An effusion that is milky to lactescent grossly is most consistent with what type of effusion?

A

Chylous effusion! Occurs due to leakage or rupture of lymphatics draining the intestines .
Can occur in the thorax (thoracic duct) OR abdomen. Cardiovascular disease may also cause chylous thoracic
effusions, especially in cats.

May look like a “strawberry milkshake” if contaminated with blood during sampling

35
Q

What confirmatory test can you preform if you suspect a chylous effusion? What are the special microscopic features of it?

A

microscopic features: Highly vacuolated, light purple background with a predominance
of small lymphocytes

Test: Paired plasma (or serum) and fluid triglyceride (TG)
concentrations. [TG]fluid > [TG]plasma supports a chylous effusion. Usually, a [TG]fluid > 100 mg/dL is also supportive of a chylous effusion.

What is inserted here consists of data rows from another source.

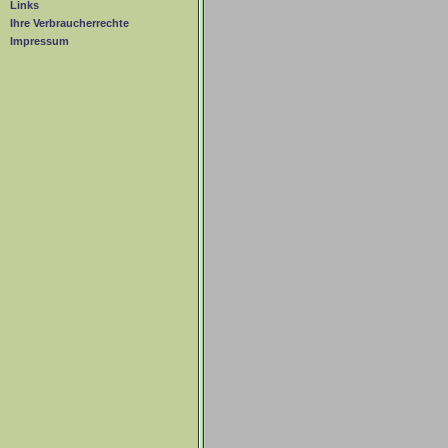
Links
Ihre Verbraucherrechte
Impressum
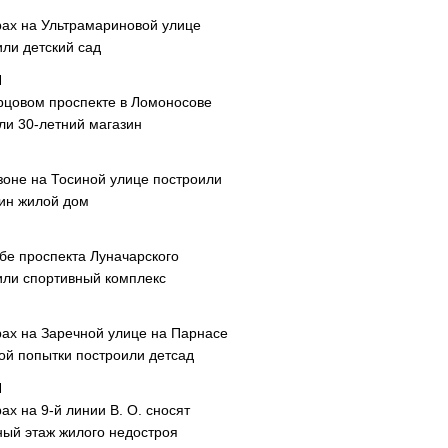
рах на Ультрамариновой улице
или детский сад
рцовом проспекте в Ломоносове
ли 30-летний магазин
зоне на Тосиной улице построили
ин жилой дом
ибе проспекта Луначарского
или спортивный комплекс
рах на Заречной улице на Парнасе
рой попытки построили детсад
ах на 9-й линии В. О. сносят
ный этаж жилого недостроя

Variable numbers of neutrophils may be
present with chronic chylous effusions, due to irritation of the cavity surface by the chyle and/or
inflammation induced by repeated sampling or drainage attempts (iatrogenic).

36
Q

What is a bile peritonitis effusion appearance?

A

Usually an exudate secondary to free bile causing inflammation of the peritoneal surface. Fluid may be green-tinged to yellow-orange in color. Bile is caustic and very pro-inflammatory – these effusions are typically exudates with marked neutrophilic inflammation.

37
Q

What is a bile peritonitis effusion special microscopic features and what testing do we do to confirm?

A
  • Presence of bile in the smear background (and possibly
    phagocytosed by inflammatory cells)
  • Bile can either appear as green-black material or as wispy to amorphous, pale lavender to blue-gray material (so called “white bile”).
  • Testing: A fluid total bilirubin concentration at least 2x higher than that in the plasma
38
Q

Potential causes of bile peritonitis?

A

Biliary tract rupture, inflammation, or trauma (e.g., hit-by-car); pressure necrosis
secondary to a gallbladder mucocele or cholelithiasis.

39
Q

What is the appearance if a hemorrhagic effusion?

A

Grossly bloody and opaque. Fluid often does not clot if left in a red-
top tube.

40
Q

What are some things you will see on the microscope in hemorrhagic effusions?

A

like a blood smear, except that platelets typically are
not observed (consumed during the hemorrhage). Macrophages containing phagocytosed RBCs
and/or RBC breakdown products (hemosiderin, hematoidin) may be seen (the more chronic the effusion, the more likely you are to see these). Mesothelial cells are also commonly seen, especially in pericardial effusions.

41
Q

What biochemical test should you do to confirm hemorrhagic effusion?

A

not applicable.
A packed cell volume (PCV) of the fluid will be equal to or greater than the peripheral blood PCV in the case of major vessel or organ rupture. The PCV of a hemorrhagic effusion will often be >10%, and in general, if the PCV of the fluid is greater than 3%, then hemorrhage is contributing to the effusion. Minor iatrogenic hemorrhage associated with fluid collection should not result in a PCV >3%.

42
Q

What are potential causes of hemorrhagic effusion?

A

Trauma or disease (neoplasia, amyloidosis, etc.) leading to vessel or organ
rupture; congenital or acquired coagulopathy (e.g., anticoagulant rodenticide intoxication).

43
Q

An effusion that is grossly bloody with a PCV >10% is most consistent with what type of
effusion?

A

Hemorrhagic effusion!!

44
Q

What is the appearance of a neoplastic effusion?

A

variable but typically just contains a bunch of neoplastic cells.

45
Q

What are the microscopic features of neoplastic effusions? Tests to confirm?

A

Cells with features of malignancy and will vary depending on causes

Tests: No biochemistry. Flow, PARR, special stains like immunocytochemistry

46
Q

What is the typical appearance of pericardial effusion?

A

often hemorrhagic but can be transudate

47
Q

What are special feactures of pericardial effusions on the microscope and what tests do we do to confirm?

A
  • similar to hemorrhagic effusion plus mesothelial cells
  • Testing? not applicable
48
Q

Causes of pericardial effusions?

A

Idiopathic pericarditis, heart-based neoplasm, atrial rupture, etc. Neoplastic cells rarely observed in hemorrhagic pericardial effusions due to heart-based tumors.